[PAGE EXCERPT]:
* BEGIN *

Making Time to Write

I posed the question “When do you write?” to my Twitter follows and got the below responses.

Whatever you write, making time to do it, at times, can be extremely trying. We all have things going on our lives, whether it’s a day job, kids, family, friends, hobbies or a whole host of other parts of life, at it can be difficult to put time aside to sit down and write.

Recently I’ve found it harder than usual to get some writing down. If you read this blog regularly, you’ll know that I’ve recently started uni, and although I’m only in for a couple of days a week, it still eats up a lot of its time alongside house things. To add to our workload, because we can’t make life easy for ourselves, we’ve also just got a puppy. Although she is adorable and we wouldn’t change her, she is a lot of work, and as we’re currently trying to house train her, we have to constantly watch her, ready to put her outside at a moments notice. So being able to take some time out and sit and do some writing just isn’t happening at the minute.

Having said this, however, on a Monday, I have an hour for dinner between my lectures, so I’ve been taking a bit of time to eat and get some writing done. So far, this is working pretty well for me, and I’ve been able to write at least a few hundred words in the given time, which isn’t half bad.

* END *

[RECORDS FOR THIS EXERCISE]:
* BEGIN *

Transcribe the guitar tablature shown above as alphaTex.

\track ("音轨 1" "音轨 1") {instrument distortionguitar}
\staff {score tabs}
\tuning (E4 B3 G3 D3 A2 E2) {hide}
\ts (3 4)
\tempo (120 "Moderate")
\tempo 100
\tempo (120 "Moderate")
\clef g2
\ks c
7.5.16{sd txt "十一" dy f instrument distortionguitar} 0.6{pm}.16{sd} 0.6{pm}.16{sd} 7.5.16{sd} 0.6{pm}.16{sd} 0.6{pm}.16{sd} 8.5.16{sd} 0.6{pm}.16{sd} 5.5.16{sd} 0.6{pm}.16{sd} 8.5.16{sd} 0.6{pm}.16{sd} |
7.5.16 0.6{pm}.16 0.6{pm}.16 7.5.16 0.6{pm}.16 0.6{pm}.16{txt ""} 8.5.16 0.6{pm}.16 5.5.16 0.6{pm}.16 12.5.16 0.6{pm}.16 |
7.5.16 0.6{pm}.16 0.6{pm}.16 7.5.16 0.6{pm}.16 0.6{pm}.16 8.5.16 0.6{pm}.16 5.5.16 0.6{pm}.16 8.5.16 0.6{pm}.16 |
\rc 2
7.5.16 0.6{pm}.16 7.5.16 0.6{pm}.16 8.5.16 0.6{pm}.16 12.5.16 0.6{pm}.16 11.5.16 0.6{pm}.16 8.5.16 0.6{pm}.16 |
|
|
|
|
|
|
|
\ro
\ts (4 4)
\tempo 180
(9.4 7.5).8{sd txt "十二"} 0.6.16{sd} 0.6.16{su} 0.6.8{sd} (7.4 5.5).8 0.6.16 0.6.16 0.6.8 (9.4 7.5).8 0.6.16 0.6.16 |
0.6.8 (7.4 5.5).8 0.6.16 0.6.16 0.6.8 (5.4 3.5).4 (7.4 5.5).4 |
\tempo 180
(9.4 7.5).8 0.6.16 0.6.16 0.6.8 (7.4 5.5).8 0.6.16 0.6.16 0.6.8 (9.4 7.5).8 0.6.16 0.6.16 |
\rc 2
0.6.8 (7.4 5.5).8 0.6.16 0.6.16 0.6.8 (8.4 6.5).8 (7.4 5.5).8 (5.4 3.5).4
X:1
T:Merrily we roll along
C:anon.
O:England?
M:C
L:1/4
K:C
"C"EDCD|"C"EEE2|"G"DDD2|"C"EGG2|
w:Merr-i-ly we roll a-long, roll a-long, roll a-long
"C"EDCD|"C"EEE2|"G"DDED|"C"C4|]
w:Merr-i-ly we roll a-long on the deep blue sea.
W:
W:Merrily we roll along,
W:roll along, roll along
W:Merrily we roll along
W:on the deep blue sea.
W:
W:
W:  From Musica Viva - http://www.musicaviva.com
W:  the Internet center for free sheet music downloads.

* END *

[REQUIRED WORK]:
A. Edit the notation listing so that each "Moderate" reads "Lively", keeping every other line and character the same.
B. Continue the blog post on making time to write from its last sentence.

[ANSWER LIST]:
A.
Transcribe the guitar tablature shown above as alphaTex.

\track ("音轨 1" "音轨 1") {instrument distortionguitar}
\staff {score tabs}
\tuning (E4 B3 G3 D3 A2 E2) {hide}
\ts (3 4)
\tempo (120 "Lively")
\tempo 100
\tempo (120 "Lively")
\clef g2
\ks c
7.5.16{sd txt "十一" dy f instrument distortionguitar} 0.6{pm}.16{sd} 0.6{pm}.16{sd} 7.5.16{sd} 0.6{pm}.16{sd} 0.6{pm}.16{sd} 8.5.16{sd} 0.6{pm}.16{sd} 5.5.16{sd} 0.6{pm}.16{sd} 8.5.16{sd} 0.6{pm}.16{sd} |
7.5.16 0.6{pm}.16 0.6{pm}.16 7.5.16 0.6{pm}.16 0.6{pm}.16{txt ""} 8.5.16 0.6{pm}.16 5.5.16 0.6{pm}.16 12.5.16 0.6{pm}.16 |
7.5.16 0.6{pm}.16 0.6{pm}.16 7.5.16 0.6{pm}.16 0.6{pm}.16 8.5.16 0.6{pm}.16 5.5.16 0.6{pm}.16 8.5.16 0.6{pm}.16 |
\rc 2
7.5.16 0.6{pm}.16 7.5.16 0.6{pm}.16 8.5.16 0.6{pm}.16 12.5.16 0.6{pm}.16 11.5.16 0.6{pm}.16 8.5.16 0.6{pm}.16 |
|
|
|
|
|
|
|
\ro
\ts (4 4)
\tempo 180
(9.4 7.5).8{sd txt "十二"} 0.6.16{sd} 0.6.16{su} 0.6.8{sd} (7.4 5.5).8 0.6.16 0.6.16 0.6.8 (9.4 7.5).8 0.6.16 0.6.16 |
0.6.8 (7.4 5.5).8 0.6.16 0.6.16 0.6.8 (5.4 3.5).4 (7.4 5.5).4 |
\tempo 180
(9.4 7.5).8 0.6.16 0.6.16 0.6.8 (7.4 5.5).8 0.6.16 0.6.16 0.6.8 (9.4 7.5).8 0.6.16 0.6.16 |
\rc 2
0.6.8 (7.4 5.5).8 0.6.16 0.6.16 0.6.8 (8.4 6.5).8 (7.4 5.5).8 (5.4 3.5).4
X:1
T:Merrily we roll along
C:anon.
O:England?
M:C
L:1/4
K:C
"C"EDCD|"C"EEE2|"G"DDD2|"C"EGG2|
w:Merr-i-ly we roll a-long, roll a-long, roll a-long
"C"EDCD|"C"EEE2|"G"DDED|"C"C4|]
w:Merr-i-ly we roll a-long on the deep blue sea.
W:
W:Merrily we roll along,
W:roll along, roll along
W:Merrily we roll along
W:on the deep blue sea.
W:
W:
W:  From Musica Viva - http://www.musicaviva.com
W:  the Internet center for free sheet music downloads.

B.
It’s been a little bit frustrating at late not being able to write when I want to as I’ve had a tonne of ideas and have had to settle for just making notes instead and hopefully understanding what they mean when I come to go through them. At the moment not being able to write can’t be helped, sometimes other things in life just take priority. I’m just trying to get settled into uni and dog ownership and trying to not get too down on myself while I do it.

My current WIP, And Then I Killed Her, is coming along pretty well, and I’m slowly chipping away at the first draft. I’ve got plenty of notes to work with, and I’ve always got new ideas bouncing around my head. The story has already gone through several different versions and has probably been my most changed work so far. Some of this is because I’m starting to incorporate things that I’m learning in lectures and seeing things that didn’t quite work for one reason or another. I feel like this novel will probably end up being my most polished (after The Next Stage) as I’m taking my time with it to make it just right.

What To Write?

Being a writer sometimes means that you have to juggle your different ideas. I recently asked my fellow writers on Twitter how they decide which idea to work on;

I currently have around 9 ideas that are in various stages of development. Some are just a very basic idea, some have a number of notes written for them, and others have several chapters done.

I tend to flit between ideas often. If I have a new idea that I want to develop, I will spend some time working on that before continuing with previous ideas. Some stories come easier than others. For example, I got a bit stuck with my story It’s All in the Eyes, and then I had the idea for Blindsighted. I found the latter flowed smoother and quicker, and I could fully develop that into a release.

At the moment, I’m working on, And Then I Killed Her, which for now is coming freely. However, if I get stuck, I may move on to one of my other ideas.

Having said that, if I come up with a new idea – for example, I came up with an idea for a new story the other day that involves a homeless wizard – I may spend a few minutes writing a few sentences or jotting down the basic premise, but I won’t spend a great deal of time working on it.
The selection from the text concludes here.